If you add to the same bulk a doc with 1gb size, this one will be sent immediately over the wire but your node needs to be able to manage it.

And you probably need to increase the default http.max_content_length which is by default 100mb. See https://www.elastic.co/guide/en/elasticsearch/reference/current/modules-http.html. But to be honest, I would prefer breaking the source in smaller documents on the client side instead of sending super big documents.

My 2 cents.

David, much thanks for your very useful comments. We are not planning to send such large doc over the wire. in fact this is how it works. Crawler on the compute node uploads the attachments and loose files(all sizes) on S3/AWS and send a URL to ES. There is a custom plugin created by us that runs on every node of ES. The plugin downloads file from S3, reads it in the memory, converts to byte array and executes a bulk request call to create index.
It is in the custom plugin we want to make sure that we don't read too much in the memory so as to not starve ElasticSearch node of memory.

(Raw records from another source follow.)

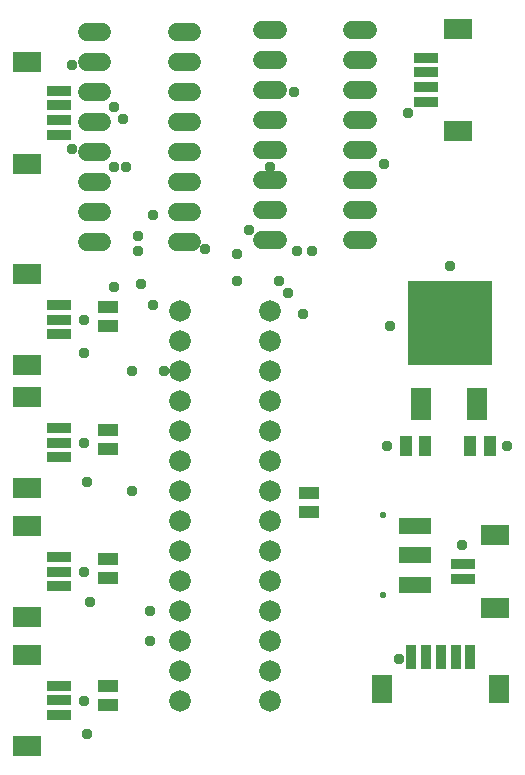
<source format=gbr>
G04 EAGLE Gerber X2 export*
%TF.Part,Single*%
%TF.FileFunction,Soldermask,Top,1*%
%TF.FilePolarity,Negative*%
%TF.GenerationSoftware,Autodesk,EAGLE,8.6.3*%
%TF.CreationDate,2018-03-05T01:58:30Z*%
G75*
%MOMM*%
%FSLAX34Y34*%
%LPD*%
%AMOC8*
5,1,8,0,0,1.08239X$1,22.5*%
G01*
%ADD10R,2.403200X1.803200*%
%ADD11R,2.003200X0.903200*%
%ADD12R,1.701800X2.692400*%
%ADD13R,7.213600X7.213600*%
%ADD14R,1.651000X1.117600*%
%ADD15R,1.117600X1.651000*%
%ADD16R,1.803200X2.403200*%
%ADD17R,0.903200X2.003200*%
%ADD18C,1.524000*%
%ADD19C,0.553200*%
%ADD20R,2.717800X1.447800*%
%ADD21C,1.828800*%
%ADD22C,0.959600*%


D10*
X777460Y230870D03*
X777460Y292370D03*
D11*
X750460Y255370D03*
X750460Y267870D03*
D12*
X762000Y403606D03*
D13*
X739140Y472440D03*
D12*
X714502Y403352D03*
D14*
X449580Y469392D03*
X449580Y485648D03*
X449580Y365252D03*
X449580Y381508D03*
X449580Y256032D03*
X449580Y272288D03*
X449580Y148590D03*
X449580Y164846D03*
D15*
X701548Y367792D03*
X717804Y367792D03*
X772668Y368300D03*
X756412Y368300D03*
D14*
X619760Y328168D03*
X619760Y311912D03*
D16*
X781020Y162340D03*
X682020Y162340D03*
D17*
X706520Y189340D03*
X719020Y189340D03*
X731520Y189340D03*
X744020Y189340D03*
X756520Y189340D03*
D18*
X593344Y720090D02*
X580136Y720090D01*
X580136Y694690D02*
X593344Y694690D01*
X593344Y567690D02*
X580136Y567690D01*
X580136Y542290D02*
X593344Y542290D01*
X593344Y669290D02*
X580136Y669290D01*
X580136Y643890D02*
X593344Y643890D01*
X593344Y593090D02*
X580136Y593090D01*
X580136Y618490D02*
X593344Y618490D01*
X656336Y542290D02*
X669544Y542290D01*
X669544Y567690D02*
X656336Y567690D01*
X656336Y593090D02*
X669544Y593090D01*
X669544Y618490D02*
X656336Y618490D01*
X656336Y643890D02*
X669544Y643890D01*
X669544Y669290D02*
X656336Y669290D01*
X656336Y694690D02*
X669544Y694690D01*
X669544Y720090D02*
X656336Y720090D01*
X444754Y718820D02*
X431546Y718820D01*
X431546Y693420D02*
X444754Y693420D01*
X444754Y566420D02*
X431546Y566420D01*
X431546Y541020D02*
X444754Y541020D01*
X444754Y668020D02*
X431546Y668020D01*
X431546Y642620D02*
X444754Y642620D01*
X444754Y591820D02*
X431546Y591820D01*
X431546Y617220D02*
X444754Y617220D01*
X507746Y541020D02*
X520954Y541020D01*
X520954Y566420D02*
X507746Y566420D01*
X507746Y591820D02*
X520954Y591820D01*
X520954Y617220D02*
X507746Y617220D01*
X507746Y642620D02*
X520954Y642620D01*
X520954Y668020D02*
X507746Y668020D01*
X507746Y693420D02*
X520954Y693420D01*
X520954Y718820D02*
X507746Y718820D01*
D11*
X407780Y487480D03*
X407780Y474980D03*
X407780Y462480D03*
D10*
X380780Y513480D03*
X380780Y436480D03*
D11*
X407780Y383340D03*
X407780Y370840D03*
X407780Y358340D03*
D10*
X380780Y409340D03*
X380780Y332340D03*
D11*
X407780Y274120D03*
X407780Y261620D03*
X407780Y249120D03*
D10*
X380780Y300120D03*
X380780Y223120D03*
D11*
X407780Y165154D03*
X407780Y152654D03*
X407780Y140154D03*
D10*
X380780Y191154D03*
X380780Y114154D03*
D19*
X682371Y309499D03*
X682371Y241681D03*
D20*
X709676Y275590D03*
X709676Y300482D03*
X709676Y250698D03*
D10*
X745710Y634930D03*
X745710Y721430D03*
D11*
X718710Y659430D03*
X718710Y671930D03*
X718710Y684430D03*
X718710Y696930D03*
D10*
X380780Y693490D03*
X380780Y606990D03*
D11*
X407780Y668990D03*
X407780Y656490D03*
X407780Y643990D03*
X407780Y631490D03*
D21*
X586740Y152400D03*
X586740Y177800D03*
X586740Y203200D03*
X586740Y228600D03*
X586740Y254000D03*
X586740Y279400D03*
X586740Y304800D03*
X586740Y330200D03*
X586740Y355600D03*
X586740Y381000D03*
X586740Y406400D03*
X586740Y431800D03*
X586740Y457200D03*
X586740Y482600D03*
X510540Y482600D03*
X510540Y457200D03*
X510540Y431800D03*
X510540Y406400D03*
X510540Y381000D03*
X510540Y355600D03*
X510540Y330200D03*
X510540Y304800D03*
X510540Y279400D03*
X510540Y254000D03*
X510540Y228600D03*
X510540Y203200D03*
X510540Y177800D03*
X510540Y152400D03*
D22*
X787400Y368300D03*
X685800Y368300D03*
X695960Y187960D03*
X431800Y124460D03*
X434340Y236220D03*
X431800Y337820D03*
X429260Y447040D03*
X688340Y469900D03*
X739140Y520700D03*
X749300Y284480D03*
X703580Y650240D03*
X607060Y668020D03*
X683260Y607060D03*
X586740Y604520D03*
X462280Y645160D03*
X464820Y604520D03*
X454660Y655320D03*
X454660Y604520D03*
X454660Y502920D03*
X474980Y546100D03*
X429260Y370840D03*
X470126Y330200D03*
X429260Y474980D03*
X470126Y431800D03*
X429260Y261620D03*
X485140Y228600D03*
X429260Y152400D03*
X485140Y203200D03*
X558800Y530860D03*
X558800Y508000D03*
X594360Y508000D03*
X609600Y533400D03*
X601980Y497840D03*
X622300Y533400D03*
X614680Y480060D03*
X568960Y551180D03*
X419100Y619760D03*
X419100Y690880D03*
X477520Y504980D03*
X474980Y533400D03*
X497106Y431800D03*
X531789Y535011D03*
X487680Y487680D03*
X487680Y563880D03*
M02*

</source>
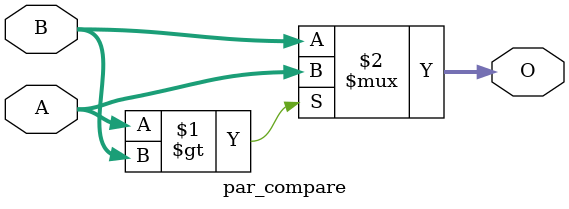
<source format=v>
`timescale 1ns / 1ps
module par_compare_tree(
		vector_i,
		max_o,
		clk_i
    );

	//% Width of each element.
	parameter WIDTH = 4;
	//% Number of elements.
	parameter ELEMENTS = 30;
	//% Input vector (concatenated).
	input [WIDTH*ELEMENTS-1:0] vector_i;
	//% Maximum element output.
	output [WIDTH-1:0] max_o;
	//% System clock. Fully pipelined design, one element per clock.
	input clk_i;
	
	`include "clogb2.vh"
	//% Number of stages needed. This is clogb2(ELEMENTS-1) because clogb2(x) is actually clogb2(x+1).
	parameter NSTAGE = clogb2(ELEMENTS-1);
	parameter TEST = nelem(1, ELEMENTS);
	parameter TEST2 = nelem(2, ELEMENTS);
	parameter TEST3 = nelem(3, ELEMENTS);
	function integer nelem;
		input integer stage;
		input integer max_elem;
		begin
			if (stage == 0) begin
				nelem = max_elem;
			end else begin
				// Divide it by 2.
				nelem = nelem(stage-1,max_elem)>>1;
				// Take the remainder.
				nelem = nelem + (nelem(stage-1,max_elem) % 2);
			end
		end
	endfunction
	
	//% The comparison tree will be connected using these wires. Stage 0 is the input data.
	wire [WIDTH-1:0] compare_tree[NSTAGE:0][ELEMENTS-1:0];
	generate
		genvar i,j,k;
		for (i=0;i<ELEMENTS;i=i+1) begin : EX
			assign compare_tree[0][i] = vector_i[i*WIDTH +: WIDTH];
		end
		for (j=1;j<=NSTAGE;j=j+1) begin : ST
			reg [WIDTH-1:0] stage_elements[nelem(j,ELEMENTS)-1:0];
			for (k=0;k<nelem(j,ELEMENTS);k=k+1) begin : LP
				// Figure out if the previous stage has enough elements.
				if (2*k+1 < nelem(j-1,ELEMENTS)) begin : CMP
					//% Max of two previous stage values.
					wire [WIDTH-1:0] max;
					//% Comparator. This is here to make the schematic readable for checking.
					par_compare #(.WIDTH(WIDTH),.TYPE("GREATER"))
						comp(.A(compare_tree[j-1][2*k]),.B(compare_tree[j-1][2*k+1]),
							  .O(max));
					always @(posedge clk_i) begin : MX
						stage_elements[k] <= max;
					end
				end else begin : DUM
					always @(posedge clk_i) begin : SR
						stage_elements[k] <= compare_tree[j-1][2*k];
					end
				end
				// Fill the compare tree.
				assign compare_tree[j][k] = stage_elements[k];
			end
		end
	endgenerate
	assign max_o = (compare_tree[NSTAGE][0]);
endmodule

module par_compare(A, B, O);
	parameter WIDTH = 4;
	parameter TYPE = "GREATER";
	input [WIDTH-1:0] A;
	input [WIDTH-1:0] B;
	output [WIDTH-1:0] O;
	generate
		if (TYPE == "GREATER") begin : GR
			assign O = (A > B) ? A : B;
		end else if (TYPE == "LESSER") begin : LS
			assign O = (A < B) ? A : B;
		end
	endgenerate
endmodule

</source>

I am thinking BulkProcessor will be useful here, since we can limit the size of request in terms of MB/GB and read only finite number of bytes from the downloaded files.

For single large file, you have suggested a very interesting solution. Is it possible that by breaking the source into smaller document, can it still be indexed as a single document or as separate document. Does it impact our search queries if we index a large document as separate document? Or is there a way to manage association between different parts?